Subjects taught at the school have included game design, web design, graphic design and full-stack programming, together with introductory blockchain material such as writing smart contracts in Solidity. CTI has also worked with the Ethereum development studio ConsenSys, which covered the cost of sending a group of students to a conference in Japan. Students and graduates have taken on remote work for technology companies abroad, including mobile app development and graphic design. By 2021 the school had graduated more than 300 students, around half of whom had gone on to find work in the field.

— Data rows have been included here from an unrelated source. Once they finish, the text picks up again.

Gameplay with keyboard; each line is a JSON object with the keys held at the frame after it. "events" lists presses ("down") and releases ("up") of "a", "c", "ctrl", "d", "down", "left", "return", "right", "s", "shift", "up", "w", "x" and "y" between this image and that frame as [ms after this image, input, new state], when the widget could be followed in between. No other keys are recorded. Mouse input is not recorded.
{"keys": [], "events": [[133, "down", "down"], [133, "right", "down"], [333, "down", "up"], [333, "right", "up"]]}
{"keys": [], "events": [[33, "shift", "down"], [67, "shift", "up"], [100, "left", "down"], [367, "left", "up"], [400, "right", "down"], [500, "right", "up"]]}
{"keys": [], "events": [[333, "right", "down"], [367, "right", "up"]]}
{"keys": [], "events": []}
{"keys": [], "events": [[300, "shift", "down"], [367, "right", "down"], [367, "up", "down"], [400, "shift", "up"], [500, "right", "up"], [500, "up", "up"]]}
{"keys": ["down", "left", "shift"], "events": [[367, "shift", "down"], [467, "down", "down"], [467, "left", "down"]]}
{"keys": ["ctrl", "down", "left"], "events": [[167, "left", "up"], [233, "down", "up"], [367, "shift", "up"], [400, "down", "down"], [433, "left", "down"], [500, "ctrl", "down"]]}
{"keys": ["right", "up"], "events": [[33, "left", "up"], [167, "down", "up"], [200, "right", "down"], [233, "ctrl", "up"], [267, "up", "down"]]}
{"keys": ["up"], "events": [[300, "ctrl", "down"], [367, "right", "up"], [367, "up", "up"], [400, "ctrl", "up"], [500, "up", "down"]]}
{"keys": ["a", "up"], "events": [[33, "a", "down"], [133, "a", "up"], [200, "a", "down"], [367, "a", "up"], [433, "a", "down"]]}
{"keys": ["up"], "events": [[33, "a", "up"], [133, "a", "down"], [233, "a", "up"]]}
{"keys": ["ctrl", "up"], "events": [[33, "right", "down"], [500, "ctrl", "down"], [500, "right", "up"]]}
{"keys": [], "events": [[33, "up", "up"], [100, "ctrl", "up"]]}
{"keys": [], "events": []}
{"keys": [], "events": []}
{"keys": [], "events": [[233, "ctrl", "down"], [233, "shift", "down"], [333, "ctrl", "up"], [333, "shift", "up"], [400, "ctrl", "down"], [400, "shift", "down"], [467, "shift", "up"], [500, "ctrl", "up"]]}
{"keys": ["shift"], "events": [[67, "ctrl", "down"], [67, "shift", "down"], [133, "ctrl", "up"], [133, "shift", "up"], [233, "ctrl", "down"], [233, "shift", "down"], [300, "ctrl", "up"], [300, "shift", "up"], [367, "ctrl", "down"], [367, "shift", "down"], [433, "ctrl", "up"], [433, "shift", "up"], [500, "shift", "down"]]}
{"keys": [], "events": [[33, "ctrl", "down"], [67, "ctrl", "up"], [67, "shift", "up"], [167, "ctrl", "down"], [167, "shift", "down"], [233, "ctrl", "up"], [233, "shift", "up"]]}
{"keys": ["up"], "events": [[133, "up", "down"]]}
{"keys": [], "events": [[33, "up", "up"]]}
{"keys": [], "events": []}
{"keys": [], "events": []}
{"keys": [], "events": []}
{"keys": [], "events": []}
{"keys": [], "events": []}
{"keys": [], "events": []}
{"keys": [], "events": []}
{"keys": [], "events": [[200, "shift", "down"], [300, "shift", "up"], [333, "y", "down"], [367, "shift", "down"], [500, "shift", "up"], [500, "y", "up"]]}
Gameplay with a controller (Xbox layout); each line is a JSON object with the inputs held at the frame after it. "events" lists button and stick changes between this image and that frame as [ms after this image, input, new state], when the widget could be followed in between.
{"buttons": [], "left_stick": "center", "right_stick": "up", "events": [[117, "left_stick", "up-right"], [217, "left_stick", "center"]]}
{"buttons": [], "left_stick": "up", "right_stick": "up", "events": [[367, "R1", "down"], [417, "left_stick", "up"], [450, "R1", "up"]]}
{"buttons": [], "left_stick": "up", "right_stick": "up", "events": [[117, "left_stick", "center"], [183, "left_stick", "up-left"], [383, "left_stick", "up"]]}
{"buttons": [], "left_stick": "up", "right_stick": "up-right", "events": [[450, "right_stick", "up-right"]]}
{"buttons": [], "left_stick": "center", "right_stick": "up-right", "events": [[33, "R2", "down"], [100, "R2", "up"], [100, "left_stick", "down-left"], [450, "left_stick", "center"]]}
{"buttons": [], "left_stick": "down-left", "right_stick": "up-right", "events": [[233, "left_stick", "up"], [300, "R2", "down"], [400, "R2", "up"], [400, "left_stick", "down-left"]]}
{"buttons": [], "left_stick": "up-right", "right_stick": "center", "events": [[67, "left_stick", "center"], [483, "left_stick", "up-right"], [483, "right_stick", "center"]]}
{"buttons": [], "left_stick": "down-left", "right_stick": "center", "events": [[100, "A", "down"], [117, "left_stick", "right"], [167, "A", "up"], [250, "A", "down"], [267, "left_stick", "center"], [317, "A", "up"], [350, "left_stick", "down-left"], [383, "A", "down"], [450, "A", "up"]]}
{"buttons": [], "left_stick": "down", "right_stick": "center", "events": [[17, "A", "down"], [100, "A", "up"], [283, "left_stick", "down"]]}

Forough has voiced her desire to open new branches of CTI in other cities in Afghanistan and countries throughout the Middle East and Africa.

In 2021, Forough was forced to close the school's physical location in Herat due to the Taliban's takeover of the country. To ensure classes were able to continue virtually, CTI provided laptops and internet packages to students in need. Eighty percent of students have continued to attend the school online.

During the economic crisis that followed the Taliban's return to power, CTI began delivering emergency support to students and their families in cryptocurrency. From September 2021, roughly 100 students were sent about $200 a month in BUSD, a token pegged to the value of the US dollar, which recipients traded for afghanis at local money changers. The method let the transfers work around the withdrawal caps Afghan banks had imposed on customers as well as international sanctions, and Forough said a token of fixed value was chosen over bitcoin because one unit always equals one dollar. Seventy-seven students completed a scholarship programme run by the organization; Forough said the group included what she believed were the first women in Afghanistan working as blockchain coders.

==== Awards ====
In 2016, CTI was the recipient of University of California, Berkeley CITRIS Athena Awards for Women in Technology Next Generation Engagement Award. The same year, CTI was awarded Google's RISE Award which granted the organization $25,000 USD. In 2017, CTI was recognized with Sustainia's Community Award.

== Advocacy ==
Forough gave a TED Talk in 2013 and was a 2015 Clinton Global Initiative panel speaker. She was also a mentor for Google's 2016 project Change is Made with Code.

== Recognition ==
At Marie Claire's first ever Young Women's Honors in 2016, Forough won The Revolutionary award. She was also recognized at The Game Awards 2019 as a Global Gaming Citizen, someone who uses games to create positive change. She has been featured in the books 200 Women: Who Will Change the Way You See the World (2017), Unlocked: How Empowered Women Empower Women (2021), and We Are Still Here: Afghan Women on Courage, Freedom, and the Fight to be Heard (2022).